From a more global point of view, the conference served to compare the problems of academic freedom in the Americas with corresponding problems in other regions, such as Africa and Asia. A professor from Ghana spoke of tensions between students and professors in several African countries that have suffered military coups, or where liberal democracy is being questioned for its “ineffectiveness.” The speaker told us that students in the West African nation criticize their teachers for their “Western” ideas in favour of a democratic wave that, according to them, has not brought well-being to their continent. An Asian presenter, for her part, told us that academic freedom is not a univocal concept and that there are different ways of thinking about and applying academic freedoms depending on the level of democratic development of the countries in Asia. A fellow Canadian introduced the notion of what should and should not be considered academic freedom, arguing that there are uses and abuses of this right to promote discriminatory ideas under the guise of scientific expertise.

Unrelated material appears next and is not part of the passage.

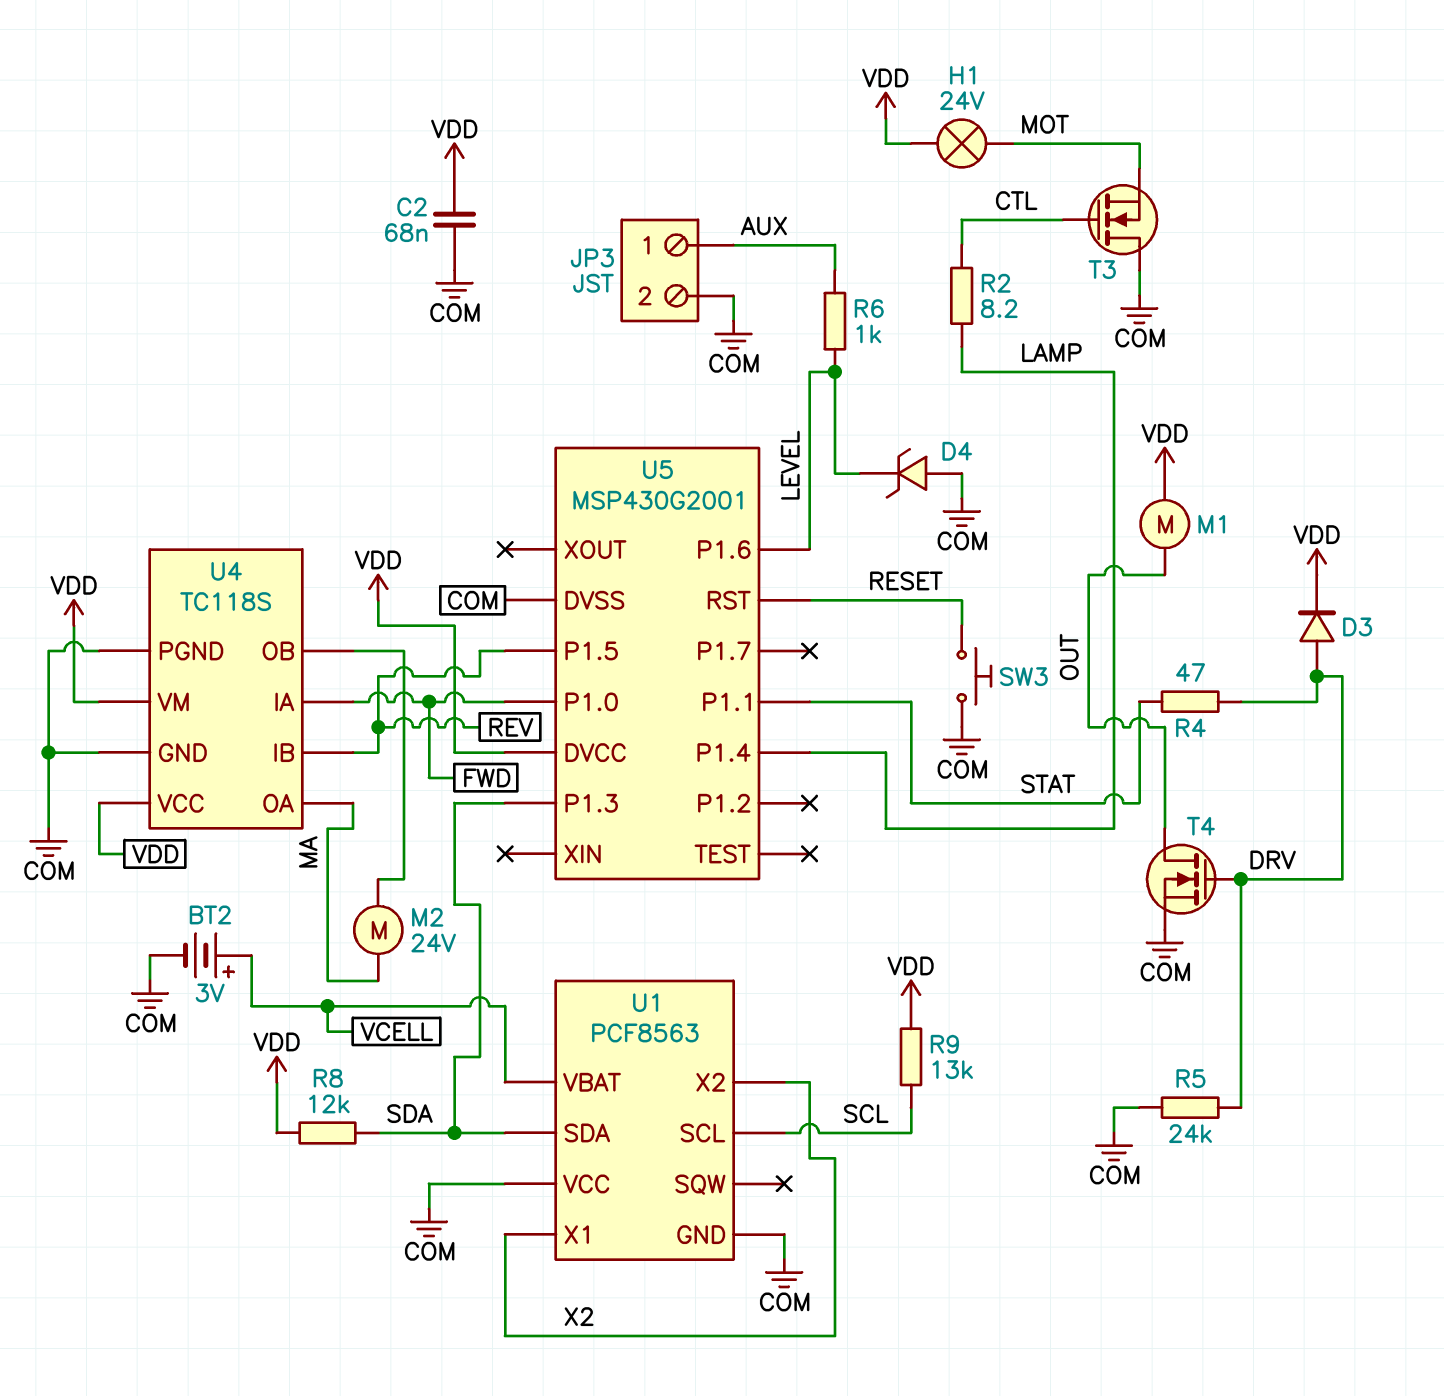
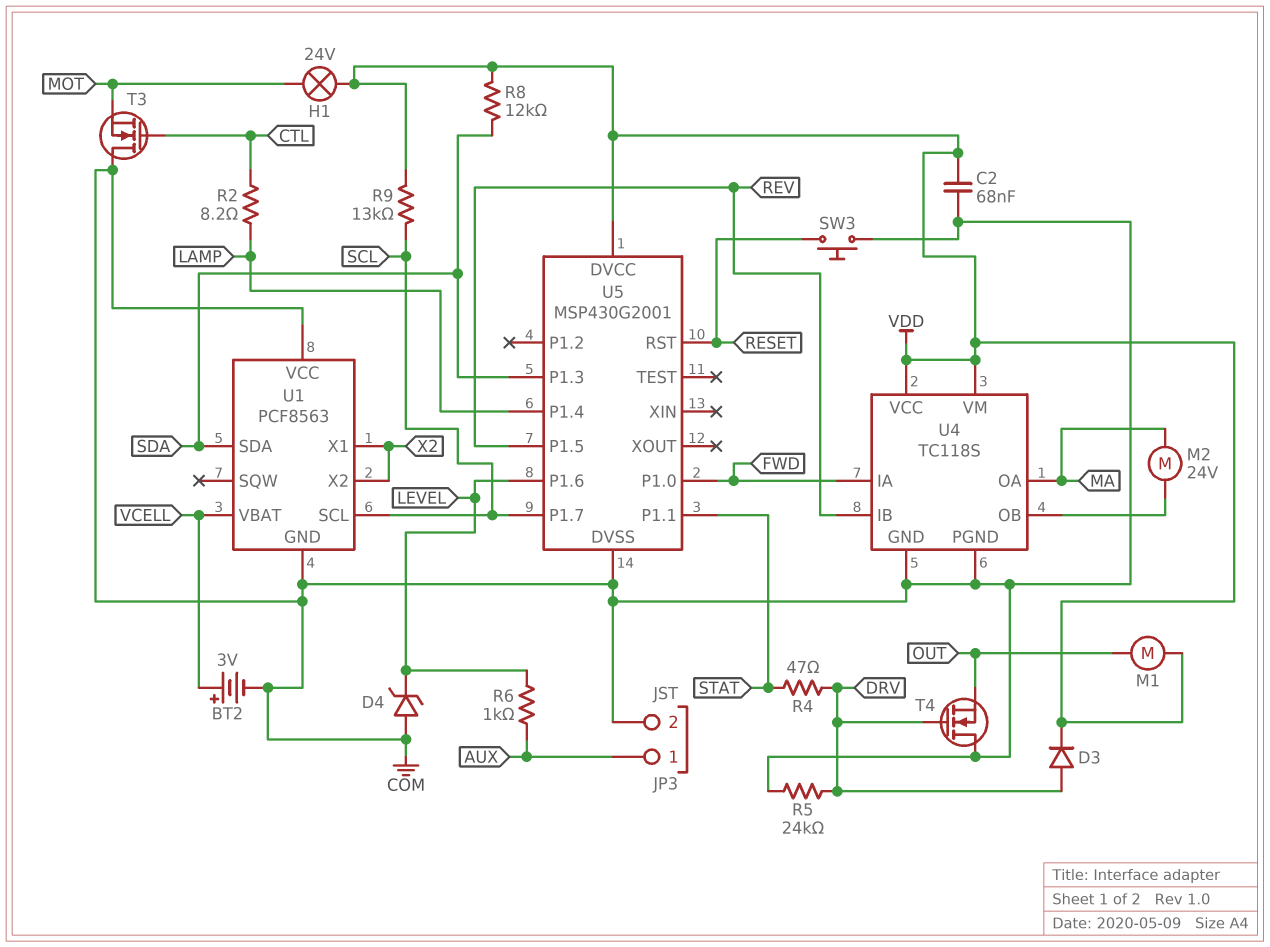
T4: NMOS (G DRV, D OUT, S COM) -> NMOS (G DRV, D COM, S OUT)
U5 pin P1.7: none -> SCL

Without academic freedom, it is difficult to conceive a truly democratic society – meaning one with division of powers, legal guarantees of human rights, respect for minorities, and the alternation of power through electoral means. This is not just a problem for the pedagogical, scientific, and intellectual elites. Without the freedom to think, research, teach and participate in public debates, it is impossible to conceive of an open society that does not, sooner or later, fall into the hands of autocracies. Silence is not an option in the face of abuses against academics and students anywhere in the world. That is, if we still believe in human freedom and dignity.
Isaac Nahon-Serfaty is an associate professor at the University of Ottawa.